Metabolomics for Infectious Diseases And Immune System

Infectious diseases can happen quickly. The 2019 global pandemic of COVID-19 showed that multi-omics examination and rapid pharmaceutical development are needed to combat infectious diseases. Furthermore, different people can show different symptoms of the same disease. One of the key aspects is the understanding of the metabolic effects after infection and during drug discovery, as metabolites and lipids often provide a readout during illness. Metabolomics and Lipidomics are the primary technologies to probe metabolic changes in these situations, as seen by applications in Ebola virus disease (Eisfeld et al. Cell Host Microbe 2017, Kyle et al. PNAS 2019.), HBV (Lan et al. Metabolites 2022), and HIV (Sperk et al. J. Virol 2021), COVID-19 (Wu et al. National Science Review 2020, ). The detected metabolites can be further studied for biomarkers discovery and treatment strategy development (Figure 1). 
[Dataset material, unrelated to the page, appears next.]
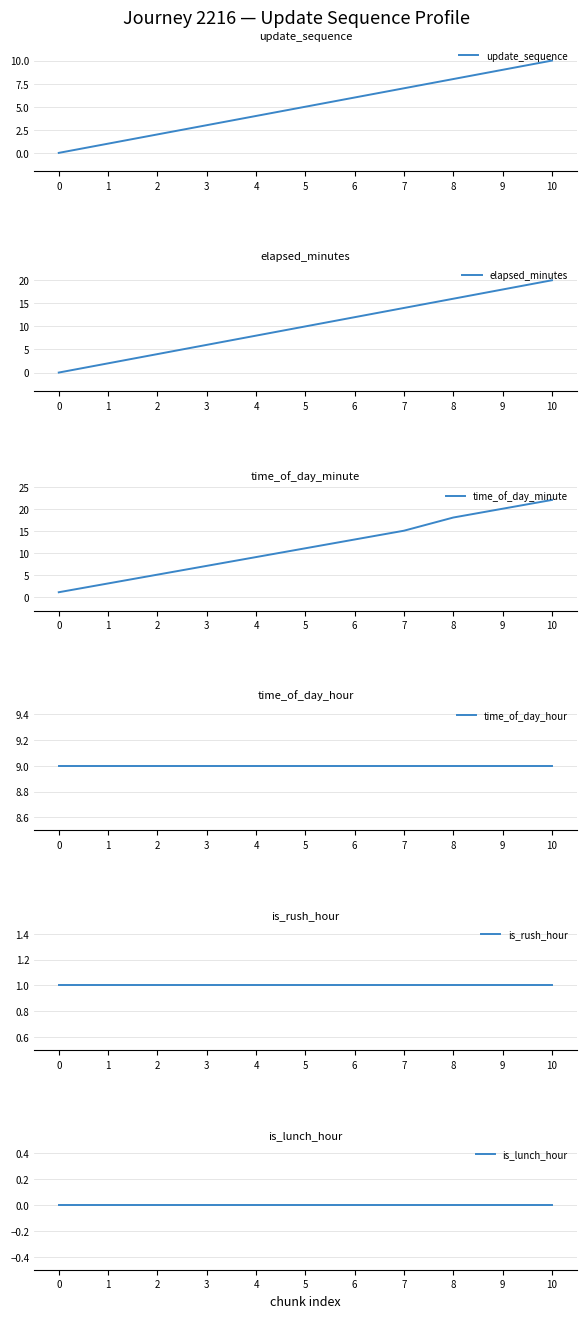

True or false: time_of_day_minute and is_lunch_hour intersect in this chart.

False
Figure 1. Rahman et al. Editorial: Metabolomics in Infectious Diseases. Front. Genet. 2022


Case Study: Plasma Metabolomic And Lipidomic Alterations Associated With COVID-19 (Wu et al., National Science Review 2020)


During the early outbreak of COVID-19, Metware Biotechnology was at the forefront of trying to understand the biology of SARS-CoV-2 and the pathogenesis of the disease. To understand the physiology and pathology of the disease, we profiled the metabolome and the lipidome of 34 patients with either mild, severe, or fatal outcomes. Blood samples from 10 healthy volunteers were used as the control group. In total, 431 metabolites and 698 lipids were identified and quantified.


Comparing the metabolites from patients with fatal outcomes with those from healthy controls, and metabolites from patients with severe or mild outcomes with those from healthy controls, we see that patients with severe or mild outcomes have fewer differential metabolites, and nearly all show down-regulation (Figure 2).



Figure 2


Result Of Metabolic Effects For Infectious Diseases


A prominent signature observed among patients with fatal outcomes was an acute reduction of metabolites in the plasma. Some of these metabolites were malic acid, aspartic acid, carbamoyl phosphate, D-xylulose 5-phosphate, guanosine monophosphate, and dihydrouracil (Figure 3). We postulate that deficiencies in malic acid and aspartate are caused, at least in part, by SARS-CoV-2 replication hijacking nucleic acids from host cells, because the TCA cycle and aspartate would be preferential for purine and pyrimidine nucleotide biosynthesis. 


The combined five plasma metabolite panel discriminated the fatal group from mild group (Fig. 4B), severe group from the mild group (Fig. 4C), and fatal group from the severe group (Fig. 4D) in ROC analyses. The combined five plasma metabolites could be a useful panel for COVID-19 diagnosis.